Karmapa is teaching and giving empowerments (blessings related to specific deities) this week. Thus come the crowds. KIBI is hosting somewhere near three hundred people right now. The energy is giddy and exhausting. Each day has three sessions: morning teachings with Khenpo Tsering, the main teacher at KIBI, afternoon blessings, teachings, or ceremonies with Karmapa, and evening teachings with Professor Sempa Dorje, the president of the Institute. It’s a heady thing to have so much access to Dharma all at once.
In response to the addition of several hundred people to our midst, the community developing in the last couple months has pulled together. A loose group of friends has become a tight-knit band of gypsies. Irish James and Russian Katya pose beneath the archway erected for the celebration of the one-year anniversary of The Karmapa International Buddhist Society, the consolidated operating body of both the Institute and all of Karmapa’s cultural, educational, and philanthropic projects.
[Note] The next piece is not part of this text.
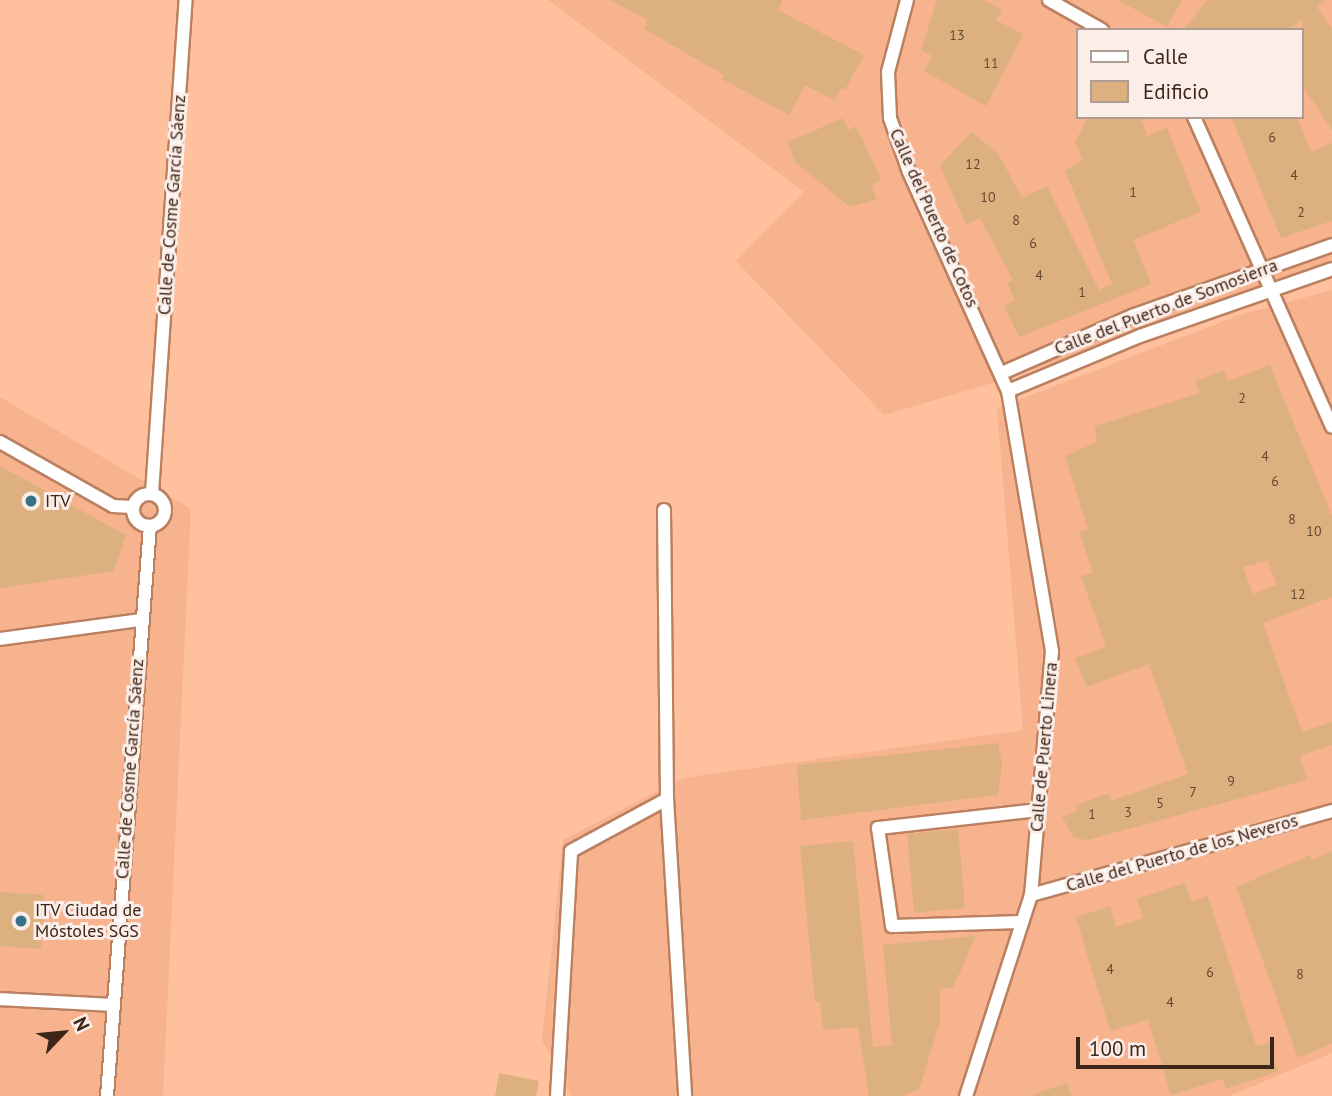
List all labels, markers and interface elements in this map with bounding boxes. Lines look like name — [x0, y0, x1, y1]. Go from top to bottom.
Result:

Ten or so of us have naturally glommed together to have tea parties on the upstairs balcony, trundle into town for cake, and plan daydreamy reunions in sundry Europeans locations.
I got an e-mail from the center in France. Apparently I’ll be helping to cook and clean for the Lama House, the place where visiting teachers stay. I’m thrilled to get to spend time in a kitchen again, and I feel incredibly lucky to be working near to the teachers. It’s hard to believe that in two weeks I’ll be in France. I haven’t been back to France since I lived there when I was a teenager. I am both excited for new memories to be made and curious what specters of the past may raise their heads. Some of my gypsy friends will also be spending time nearby and there are new connections to be made. The loneliness of the Paris of my youth lingers in my mind, but I intend to discover a new France in the Dordogne. Until then, adventures remain to be lived in the East.